Dr. Blithely is in many ways a mysterious character. She seems very well read, but is curiously surprised and intrigued by the effects of electricity on muscles. One wonders how she could possibly be unaware of Galvani’s experiments some 80 years previous. And it takes her a surprisingly long time to realize that her boyfriend Morgan Finn (Joanne Boland) was assigned female at birth.
There is virtually no cussing in STRANGE EMPIRE, and the animated opening sequence by Ryan Kane is a lovely Orphan-Black-style animation featuring a gun that morphs into rose petals. The music behind the intro is pleasant, though less than catchy. While the show lacks the sort of hook usually found in genre TV, it portrays its historical period from the point of view of exploited minorities, and that is unique.

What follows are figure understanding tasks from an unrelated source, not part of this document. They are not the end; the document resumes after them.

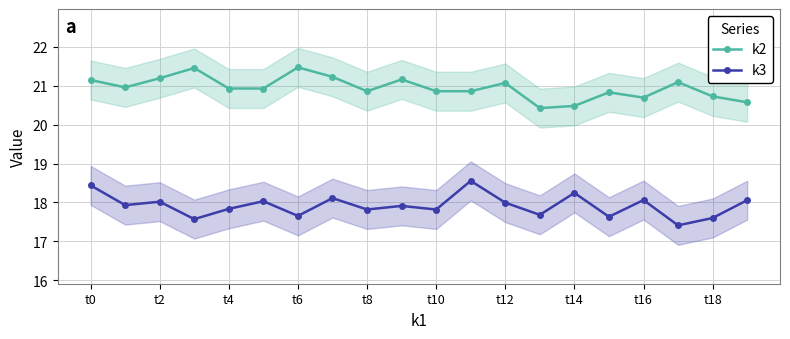

True or false: k3 has a value of 4.0 at t4.

False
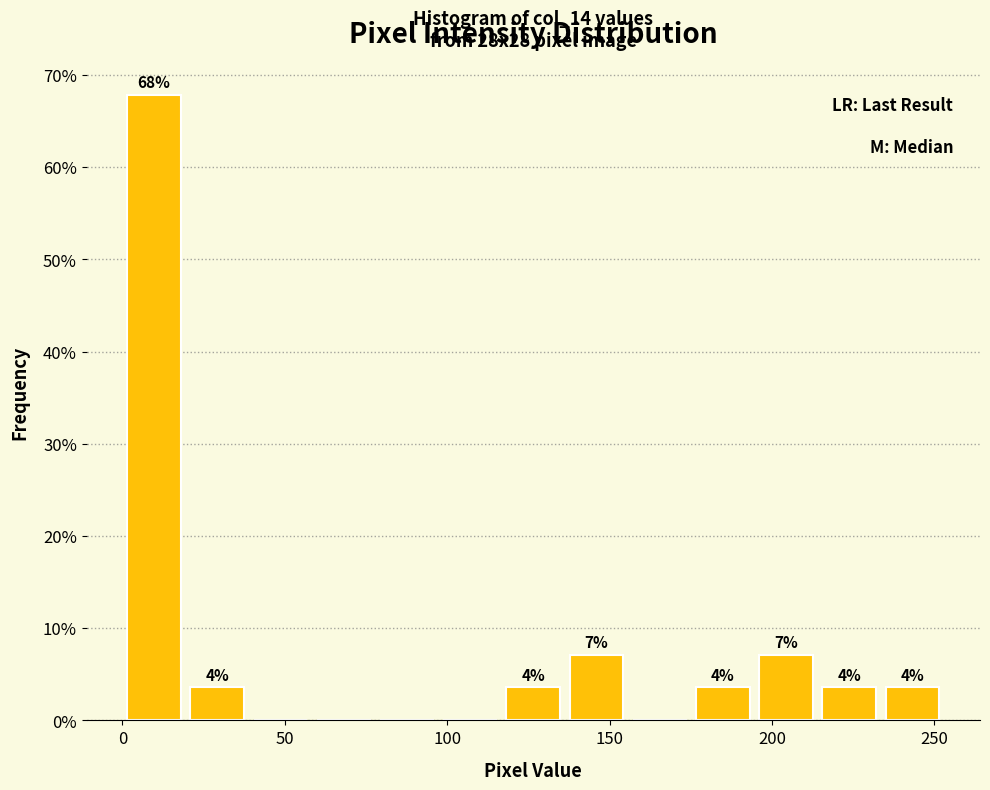

Read against the x-axis, roughly where is the centre of the tallest bar?

10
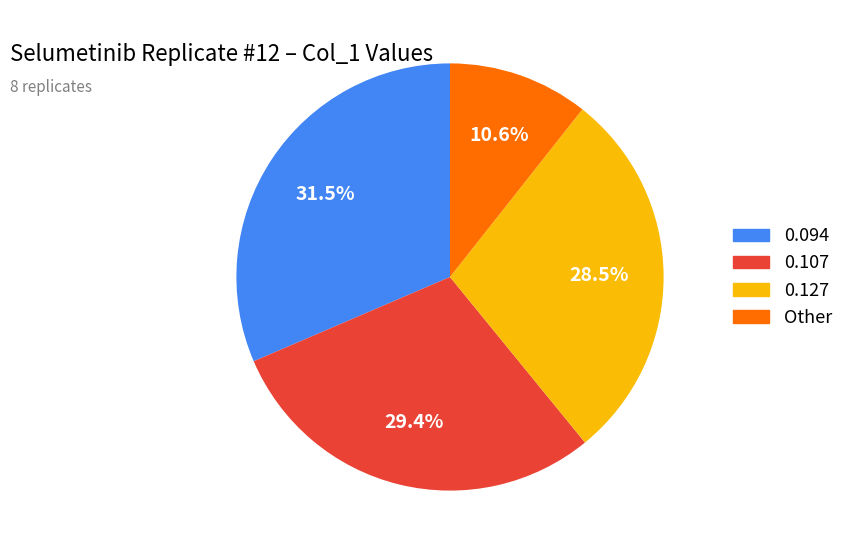

Does any single category account for the majority?

No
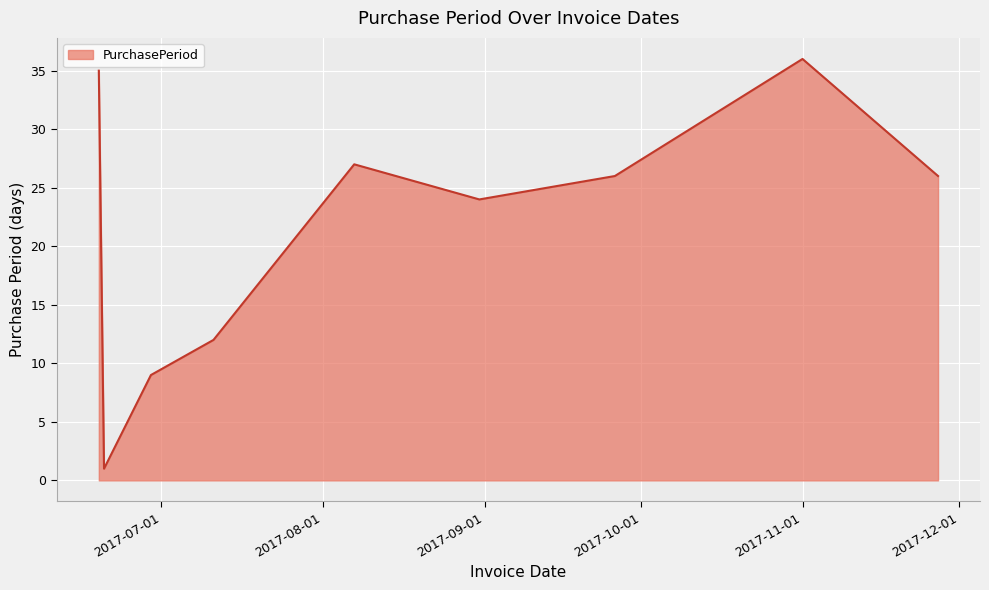

What is the maximum value shown in the chart?

36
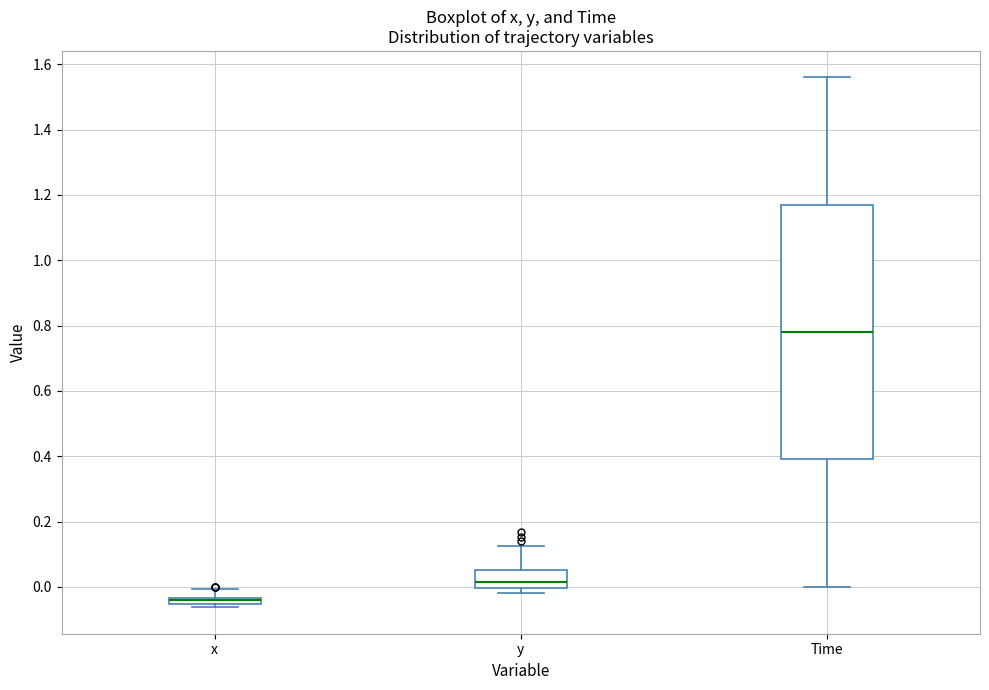

Where does the median line of the box for Time sit on the y-axis? The values are not printed on the chart, so give them approximately, as read against the axis.

0.78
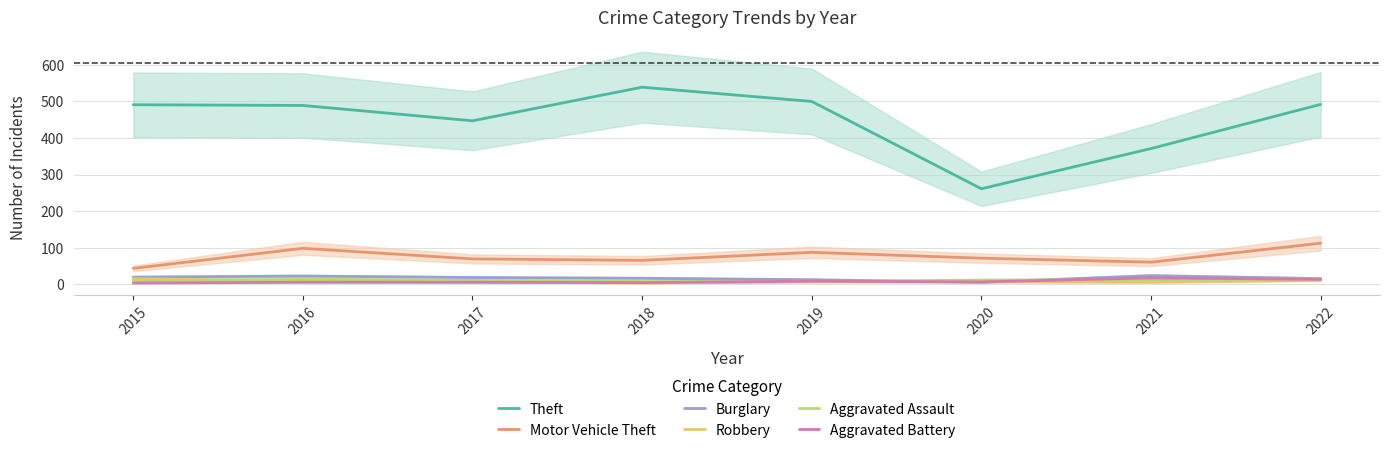

Which series changed the most between 2016 and 2021?

Theft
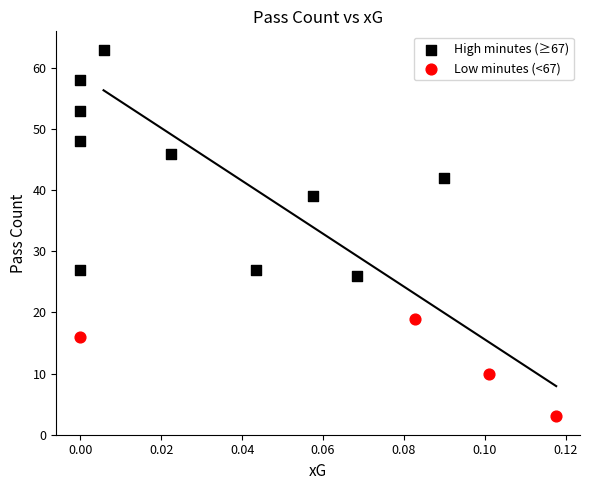

Which series contains the lowest Y value?

Low minutes (<67)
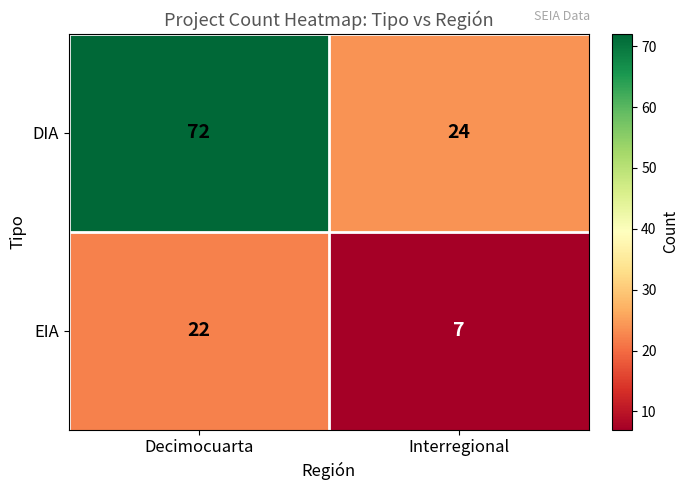

List the series in order of their peak value, lowest first.

EIA, DIA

Michelle Creber as Kelly and Matreya Scarrwener as her sister Robin.– These two also co-star in Ann Forry’s 2020 thriller SHALL WE PLAY?
Contrast this with the 2004 American western Deadwood, which tried to convey a realistic old west by using the f-word a lot, so much so that one remembers little else about the story. (The West Virginia Surf Report counted, and found that, in the show’s three seasons and 36 episodes, the f-word was used 2,980 times — a rate of 1.56 utterances per minute of air time).
Though Slotter’s wife Isabelle might at times seem villainous, the practical decisions she is forced to make reveal her true nature. Slotter’s household staff is led by Ruby (Marci T House), a freed slave who chose for practical reasons to remain employed by her former master. Pragmatism seems to rule the lives of the women in this story, but it is the impractical Fiona Briggs (Ali Liebert), who, urged on by her friend Miss Logan (Christie Burke) submits fictionalized accounts of events to a newspaper, catalyzing the demise of Captain Slotter.
“It’s not Sir John A. [Macdonald]’s history,” the show’s creator, Laurie Finstad Knizhnik explained to interviewer Melissa Hank. “It’s the history of the people who were actually in that part of the west.” She went on to explain that a second season would take place: “…over the 15 years between Louis Riel leaving Red River and going to Montana and [then] going back.” Sadly, the show did not get a second season.